Last week, the Obama campaign team released a video lauding the dramatic May 2, 2011, raid on bin Laden's compound in Abbottabad, Pakistan, and suggesting that Mitt Romney, the prospective GOP presidential nominee, would not have done the same. The campaign video drew strong criticism from the Romney camp as well as from Sen. John McCain (R-Ariz.), a Romney supporter and Obama's opponent in the 2008 election.
Crowley of CNN, George Stephanopoulos of ABC's "This Week" and Chris Wallace of "Fox News Sunday" each tried to pin Brennan down on whether he believed Romney would have ordered bin Laden's killing had he had the chance.

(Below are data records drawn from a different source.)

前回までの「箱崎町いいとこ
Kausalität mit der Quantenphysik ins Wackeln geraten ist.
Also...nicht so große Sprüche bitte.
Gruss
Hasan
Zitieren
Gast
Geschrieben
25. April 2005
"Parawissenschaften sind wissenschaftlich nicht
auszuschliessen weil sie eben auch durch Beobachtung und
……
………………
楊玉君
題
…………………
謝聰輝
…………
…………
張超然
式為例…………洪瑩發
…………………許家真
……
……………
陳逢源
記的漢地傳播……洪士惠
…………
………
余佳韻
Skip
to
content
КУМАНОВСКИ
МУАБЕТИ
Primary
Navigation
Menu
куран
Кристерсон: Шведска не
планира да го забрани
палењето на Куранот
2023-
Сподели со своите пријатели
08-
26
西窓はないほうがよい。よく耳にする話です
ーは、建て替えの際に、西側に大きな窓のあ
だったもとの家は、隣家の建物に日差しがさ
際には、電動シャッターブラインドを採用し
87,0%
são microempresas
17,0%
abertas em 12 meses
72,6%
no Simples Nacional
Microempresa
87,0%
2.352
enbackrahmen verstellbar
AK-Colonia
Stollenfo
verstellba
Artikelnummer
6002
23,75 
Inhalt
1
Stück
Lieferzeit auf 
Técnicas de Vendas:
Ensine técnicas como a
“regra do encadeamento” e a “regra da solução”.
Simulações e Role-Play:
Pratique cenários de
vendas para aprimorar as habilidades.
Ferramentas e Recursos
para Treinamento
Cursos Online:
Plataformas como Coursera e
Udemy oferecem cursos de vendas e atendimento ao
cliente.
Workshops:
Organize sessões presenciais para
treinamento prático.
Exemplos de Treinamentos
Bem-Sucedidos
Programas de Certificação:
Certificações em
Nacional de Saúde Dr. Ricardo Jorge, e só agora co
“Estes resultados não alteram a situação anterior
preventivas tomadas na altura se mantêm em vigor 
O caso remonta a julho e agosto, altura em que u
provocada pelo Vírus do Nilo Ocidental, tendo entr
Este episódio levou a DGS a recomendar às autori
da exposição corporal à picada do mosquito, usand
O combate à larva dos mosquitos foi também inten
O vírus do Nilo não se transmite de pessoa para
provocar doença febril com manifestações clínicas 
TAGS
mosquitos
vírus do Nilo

"I don't do politics. I'm not a Democrat or a Republican," Brennan told Wallace in a statement echoed across the other programs, apparently responding to those accusing the president of politicizing the raid. "I just try to do what I can to keep the American people safe."
Still, Brennan made sure to burnish Obama's tough-on-terror image. "President Obama made the decision that brought Osama bin Laden to justice," he told CNN. "It was a tough decision, as we know the evidence was not there as far as an ironclad case. A lot of it was circumstantial. I just know that President Obama, when the time came for him to make a momentous decision like that, he took the action that did bring bin Laden to justice."
"It is something that I think was overdue," Brennan said on Fox News. "I'm glad we seized the opportunity when we had it so bin Laden could kill no more."
Looking to the post-bin Laden world, Brennan spent time on each program stressing the importance of U.S. drones along the Afghanistan-Pakistan border as well as in Yemen, where they were used to kill Anwar al-Awlaki, an American citizen who served as a propagandist for Al Qaeda in the Arabian Peninsula. Al-Awlaki helped train the so-called underwear bomber, who tried to set off a bomb while on a plane over the United States on Christmas Day 2009.
The drone "is a tremendously capable tool to use against the terrorists abroad," Brennan said on Fox News. "It has capability to monitor [terror suspects'] activities. It provides a good insight to our intelligence analysts and operators." He added, "It has the capability to carry out strikes as well."
With those strikes, however, have come civilian casualties that have frayed U.S. relations with the Afghan, Pakistani and Yemeni governments, which are caught between supporting American anti-terrorism efforts and responding to their own restive populations.
"We've been very judicious in working with our partners to try to be surgical in terms of addressing those terrorist threats," Brennan told ABC. "The president has told us we want to make sure that we protect the American people, and unfortunately, sometimes you have to take life to save lives."